On a déjà vu ça dans le passé. George Foreman était champion du monde quand il affronté Muhammad Ali au Zaïre. Et pourtant, il n’a pas touché un sou de plus qu’Ali pour le combat. Les deux hommes avaient reçu cinq millions chacun. Celui qui faisait vendre la télévision à péage dans les arénas et les cinémas, c’était Ali. Dans la UFC, c’est Georges St-Pierre.

Heureusement, St-Pierre le sait et il est bien entouré. Ses conseillers connaissent la valeur de son image et de son pouvoir d’attraction.

YVES LAVIGNE : BRAVO

Yves Lavigne, l’arbitre du combat, mérite des félicitations. Il a été un arbitre très actif. Lavigne se déplace rapidement dans l’octogone et est toujours au cœur de l’action. À la fois pour protéger les combattants et pour s’assurer qu’ils demeurent actifs dans le combat. Il a maitrisé Nick Diaz qui menaçait de faire des folies à la fin des trois premiers rounds.

En préliminaire, il a peut-être mis fin un peu rapidement à un combat mais il s’est expliqué : «Les yeux étaient vitreux et les jambes étaient en spaghetti. Je ne voulais pas prendre le risque d’un coup de poing supplémentaire qui aurait été dangereux. Mais le gars s’est relevé rapidement.
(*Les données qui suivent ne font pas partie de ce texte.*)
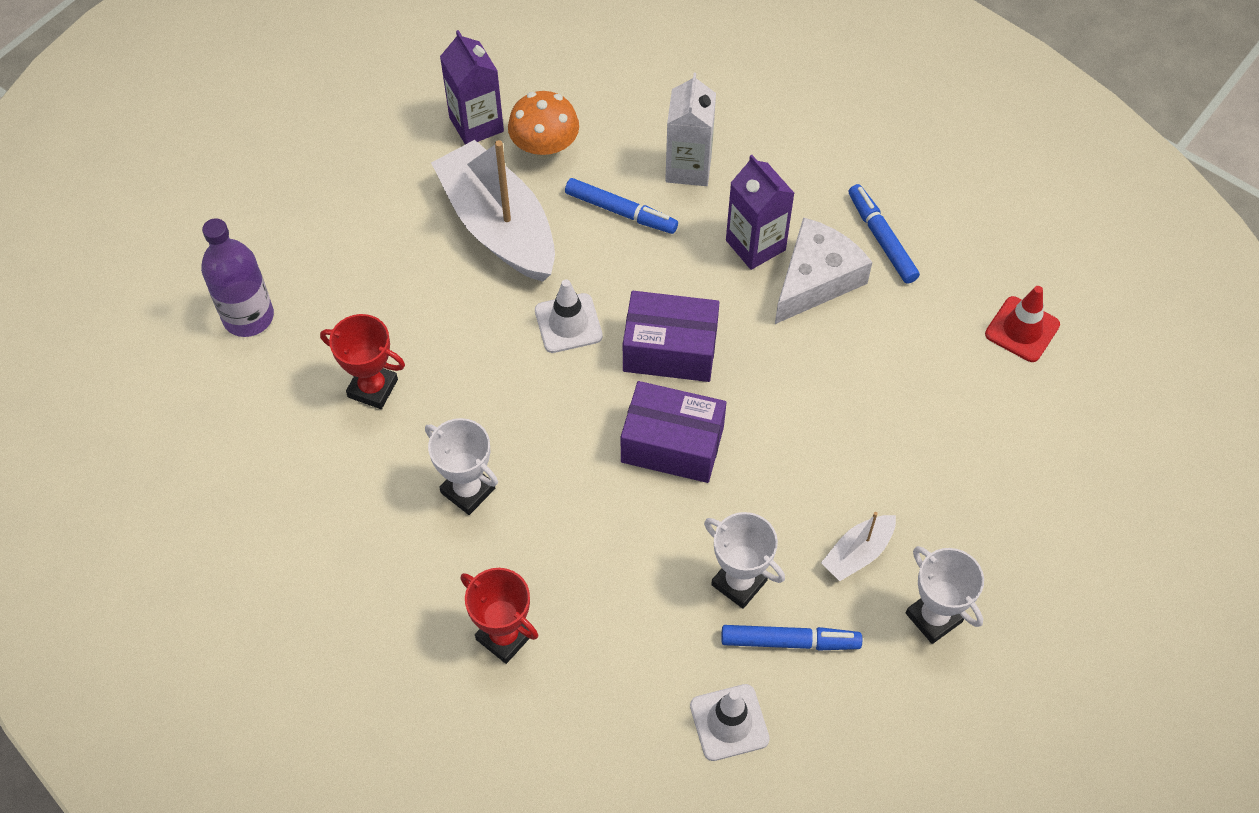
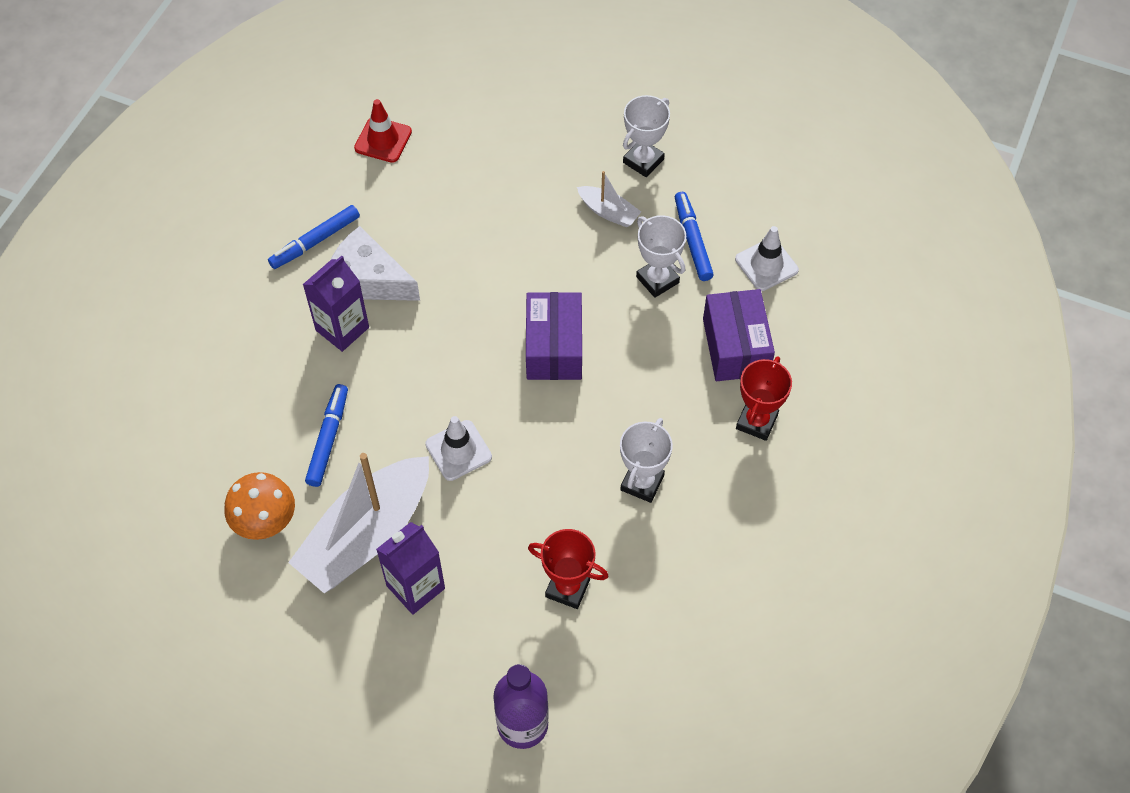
camera: 105 degrees left, 0 degrees up
red trophy [320,314,405,409] -> red trophy turned 75 degrees counterclockwise [528,529,609,609]
purple carton [440,30,504,145] -> purple carton moved to [376,522,445,615]
purple box [623,291,720,382] -> purple box moved to [703,289,775,381]
white carton [665,73,716,186] -> none
white trophy [704,512,785,608] -> white trophy turned 60 degrees counterclockwise [636,215,686,298]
C’était peut-être un peu rapide mais j’aime mieux ne pas prendre de risque», a-t-il dit.

Par ailleurs, n’allez pas croire que Lavigne n’arbitre qu’à Montréal. Il parcourt la planète pour officier dans les galas de l’UFC. Quand il nous parle de la popularité de St-Pierre aux Philippines et dans certains pays d’Asie, il est intarissable : «Mais quand le combat commence, tous mes réflexes professionnels entrent en jeu», souligne-t-il.